Já não posso resistir muito. Mesmo tendo tomado todas os estimulantes que ainda guardava, sinto a dormência se espalhando pelos membros, embotando meu raciocínio, borrando minha visão... A próxima vez em que fechar os olhos, certamente será a última. Cada piscadela é uma guerra inteira travada entre planos do multiverso, meu corpo em frangalhos já não agüenta mais. Cada partícula do meu ser deseja desistir e se render a esse destino nefasto, buscando o lúgubre descanso final. Mas minha mente ainda luta! Eu ainda tenho força! Mostrarei a essa entidade maldita o que a força de vontade de um homem é capaz! Resistirei até o último instan
5 comentários:
HPL voltando à toda! Curti. A ideia do estado de vigília-torpor intercalado entre planos, de forma espelhada, já valeu o texto. A passagem do tratamento ao isolamento, daí da negação à aceitação e, desta, pra uma última esperança vaga - e humana - e inútil ficou bacana. Mas a idéia central mesmo é que pra mim foi a grande sacada do texto.
gostei do texto tb, embora - e pra variar, hj estou achando tudo mto parecido com outros livros, dãr - já tenha visto algo semelhante em insônia do stephen king e no filme sonhando acordado (the good night).
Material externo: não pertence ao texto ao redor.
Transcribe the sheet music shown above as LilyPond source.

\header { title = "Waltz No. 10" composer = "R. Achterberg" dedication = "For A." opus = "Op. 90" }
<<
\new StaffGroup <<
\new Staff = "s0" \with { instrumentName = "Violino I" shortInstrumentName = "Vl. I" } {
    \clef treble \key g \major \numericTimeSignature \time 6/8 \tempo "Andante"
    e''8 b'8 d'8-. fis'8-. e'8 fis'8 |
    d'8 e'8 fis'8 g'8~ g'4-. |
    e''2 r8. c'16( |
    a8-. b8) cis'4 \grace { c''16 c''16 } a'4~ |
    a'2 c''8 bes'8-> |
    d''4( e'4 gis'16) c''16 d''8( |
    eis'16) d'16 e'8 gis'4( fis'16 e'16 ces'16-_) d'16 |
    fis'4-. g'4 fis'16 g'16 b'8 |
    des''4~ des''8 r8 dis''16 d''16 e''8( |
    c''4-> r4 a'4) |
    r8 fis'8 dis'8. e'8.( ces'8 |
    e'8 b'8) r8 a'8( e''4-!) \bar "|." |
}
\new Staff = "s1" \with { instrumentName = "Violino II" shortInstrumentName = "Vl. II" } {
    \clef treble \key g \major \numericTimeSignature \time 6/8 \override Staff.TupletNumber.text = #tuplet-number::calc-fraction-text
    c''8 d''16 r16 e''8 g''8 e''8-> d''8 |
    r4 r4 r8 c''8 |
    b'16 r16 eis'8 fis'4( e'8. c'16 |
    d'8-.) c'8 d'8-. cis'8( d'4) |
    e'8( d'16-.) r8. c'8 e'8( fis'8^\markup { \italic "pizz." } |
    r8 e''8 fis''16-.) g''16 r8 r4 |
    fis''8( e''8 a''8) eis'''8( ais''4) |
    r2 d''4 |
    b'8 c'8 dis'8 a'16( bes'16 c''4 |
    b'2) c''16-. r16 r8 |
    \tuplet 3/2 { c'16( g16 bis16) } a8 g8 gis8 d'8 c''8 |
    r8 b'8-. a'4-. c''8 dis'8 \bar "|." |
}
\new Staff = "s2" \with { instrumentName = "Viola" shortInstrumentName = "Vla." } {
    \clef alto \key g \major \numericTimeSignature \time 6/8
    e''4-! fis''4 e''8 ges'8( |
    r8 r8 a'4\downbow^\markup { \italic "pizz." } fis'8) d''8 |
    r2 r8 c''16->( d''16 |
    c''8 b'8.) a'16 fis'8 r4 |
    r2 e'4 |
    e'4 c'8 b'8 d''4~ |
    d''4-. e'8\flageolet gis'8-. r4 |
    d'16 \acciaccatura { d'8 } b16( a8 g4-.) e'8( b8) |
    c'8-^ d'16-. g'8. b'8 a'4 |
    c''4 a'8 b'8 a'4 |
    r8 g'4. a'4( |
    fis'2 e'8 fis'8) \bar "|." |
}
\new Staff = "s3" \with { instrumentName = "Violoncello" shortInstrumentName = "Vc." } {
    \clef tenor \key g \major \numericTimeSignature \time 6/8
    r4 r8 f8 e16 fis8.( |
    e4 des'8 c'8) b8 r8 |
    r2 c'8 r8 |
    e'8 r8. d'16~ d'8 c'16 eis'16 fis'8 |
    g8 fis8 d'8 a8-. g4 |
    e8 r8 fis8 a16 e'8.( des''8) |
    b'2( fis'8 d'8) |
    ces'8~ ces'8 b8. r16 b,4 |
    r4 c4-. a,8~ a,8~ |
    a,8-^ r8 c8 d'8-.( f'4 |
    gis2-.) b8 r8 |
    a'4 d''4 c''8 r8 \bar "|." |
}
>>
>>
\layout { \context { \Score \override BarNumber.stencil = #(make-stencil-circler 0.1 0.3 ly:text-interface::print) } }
cara, q livros são esses q vc anda tomando antes de dormir? vc conta monstros pulando embaixo da cama qdo tá com insônia?
kkk, ótimo texto, bem bolado e com um final sensacion
Opa, bom te ver por aqui de novo, JLM! Quanto às obras que tu citou, não li nenhuma delas ainda, mas há tanta coisa produzida hoje em dia que sempre dá para relacionar uma coisa à outra.
A idéia do texto surgiu de uma citação rápida sobre narcolepsia em uma revista. Foi só adicionar uma "explicação" fantasiosa e aí está o texto.
E o estilo lovecraftiano eu imito sem dó mesmo, é cópia intencional! Hehehehe
Uau!!!
tae um escritor q preciso ler então. espero q perdoe este meu pecado.